• [ACTIVITY] Count the lines in the entries below that contain the string "onclick", and reply with that number alone.

□ □ □ □ □ □ □

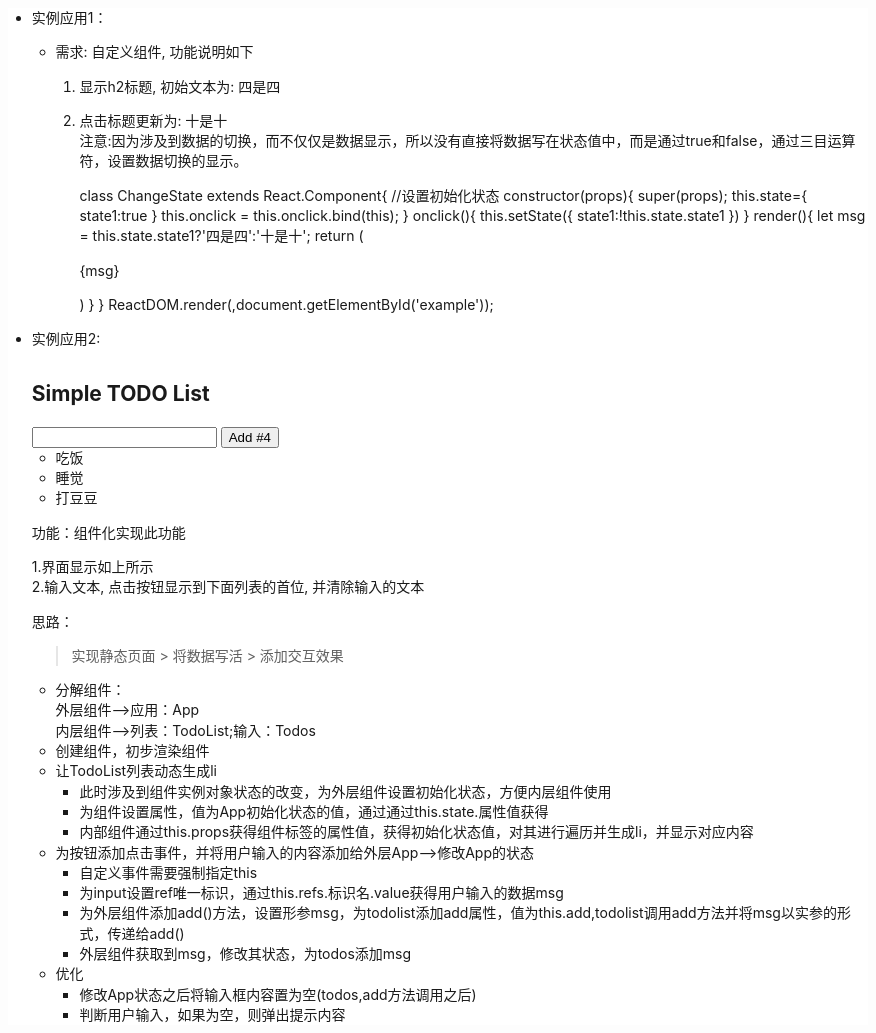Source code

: * 实例应用1：  
    * 需求: 自定义组件, 功能说明如下   
        1. 显示h2标题, 初始文本为: 四是四 
        2. 点击标题更新为:  十是十   
         注意:因为涉及到数据的切换，而不仅仅是数据显示，所以没有直接将数据写在状态值中，而是通过true和false，通过三目运算符，设置数据切换的显示。
        
        
            class ChangeState extends React.Component{
                //设置初始化状态
                constructor(props){
                    super(props);
                    this.state={
                        state1:true
                    }
                    this.onclick = this.onclick.bind(this);
                }
                onclick(){
                    this.setState({
                        state1:!this.state.state1
                    })
                }
                render(){
                    let msg = this.state.state1?'四是四':'十是十';
                    return (
                        <p onClick={this.onclick}>{msg}</p>
                    )
                }
            }
            ReactDOM.render(<ChangeState />,document.getElementById('example'));
            
* 实例应用2:  
     <h2>Simple TODO List</h2>
         <input type="text">
         <button>Add #4</button>
         <ul>
           <li>吃饭</li>
           <li>睡觉</li>
           <li>打豆豆</li>
         </ul>
         
    功能：组件化实现此功能  

    1.界面显示如上所示  
    2.输入文本, 点击按钮显示到下面列表的首位, 并清除输入的文本
    
    思路：  
    
    > 实现静态页面 > 将数据写活 > 添加交互效果
        
    * 分解组件：  
      外层组件-->应用：App  
      内层组件-->列表：TodoList;输入：Todos   
    * 创建组件，初步渲染组件  
    * 让TodoList列表动态生成li  
        * 此时涉及到组件实例对象状态的改变，为外层组件设置初始化状态，方便内层组件使用    
        * 为组件设置属性，值为App初始化状态的值，通过通过this.state.属性值获得  
        * 内部组件通过this.props获得组件标签的属性值，获得初始化状态值，对其进行遍历并生成li，并显示对应内容  
    * 为按钮添加点击事件，并将用户输入的内容添加给外层App-->修改App的状态  
        * 自定义事件需要强制指定this  
        * 为input设置ref唯一标识，通过this.refs.标识名.value获得用户输入的数据msg    
        * 为外层组件添加add()方法，设置形参msg，为todolist添加add属性，值为this.add,todolist调用add方法并将msg以实参的形式，传递给add()  
        * 外层组件获取到msg，修改其状态，为todos添加msg  
    * 优化
        * 修改App状态之后将输入框内容置为空(todos,add方法调用之后)
        * 判断用户输入，如果为空，则弹出提示内容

□ □ □ □ □ □ □

• [TASK ANSWER] 3